Na pomysł wyprawy do Wietnamu wpadli znajomi, którzy byli wcześniej w Tajlandii. Wietnam miał być jeszcze takim nieodkrytym, nieskomercjalizowanym skarbem Azji. Pojechaliśmy na przełomie października i listopada 2011 roku w sześć osób.
Przed wylotem załatwiliśmy sobie wizy. Można to zrobić na dwa sposoby, my wybraliśmy pierwszy:
- w ambasadzie Wietnamu w Warszawie (ul. Resorowa 36, przystanek Nałęczowska, linie autobusowe 116, 130, 164, 422, 519, pierwsza furtka od lewej strony). Należy złożyć wypełniony wniosek wizowy, jedno zdjęcie paszportowe i uiścić na miejscu opłatę wizową (gotówką). Wniosek można pobrać z internetu. Wizę 14-dniową można otrzymać od ręki, natomiast na 30-dniową czeka się tydzień (kosztuje 200 zł). W ambasadzie są tylko dwa okienka, w tym po prawej składa się wnioski, a w tym po lewej płaci i odbiera paszporty z wizami. Urzędnicy mówią tylko po angielsku (i oczywiście po wietnamsku:).

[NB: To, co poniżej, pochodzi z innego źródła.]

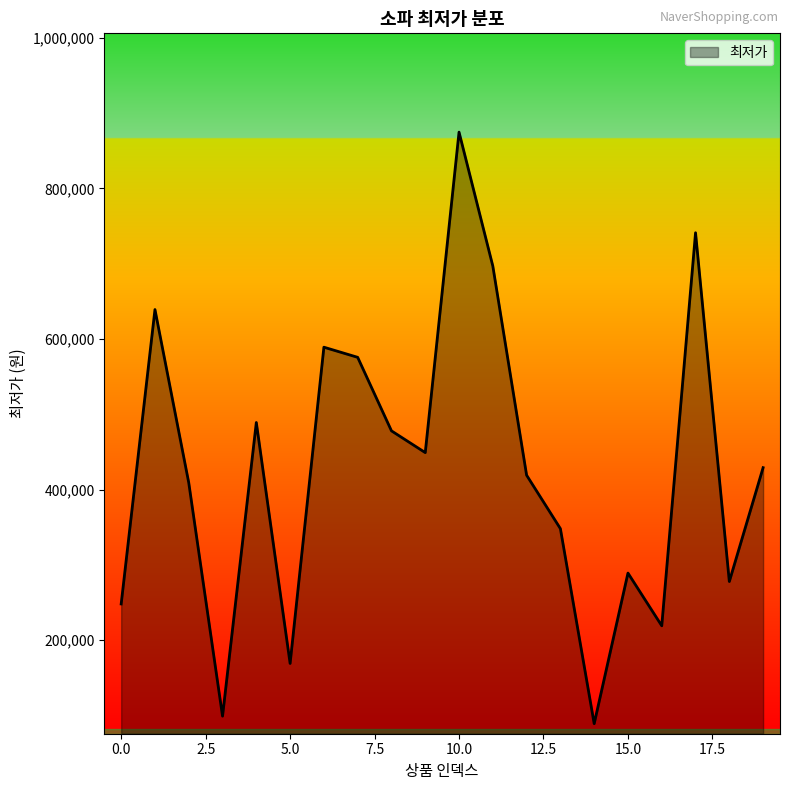

What is the maximum value shown in the chart?

874650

- na lotnisku w Wietnamie. Należy wcześniej przez internet załatwić sobie tzw. promesę wizy, po wypełnieniu wniosku, przedstawieniu dwóch zdjęć i uiszczeniu opłaty wiza zostanie wydana na lotnisku. Promesę można załatwić np. na tych stronach internetowych: www.myvietnamvisa.com lub www.vietnam-visa.com.
Kilka miesięcy przed wylotem znaleźliśmy w miarę tanie połączenie lotnicze z Warszawy do Hanoi rosyjskimi liniami Aerofłot przez Moskwę - Szeremietiewo. Na szczęście nie trzeba było nocować w tym gigantycznym porcie lotniczym, czekanie w obydwie strony wynosiło po kilka godzin.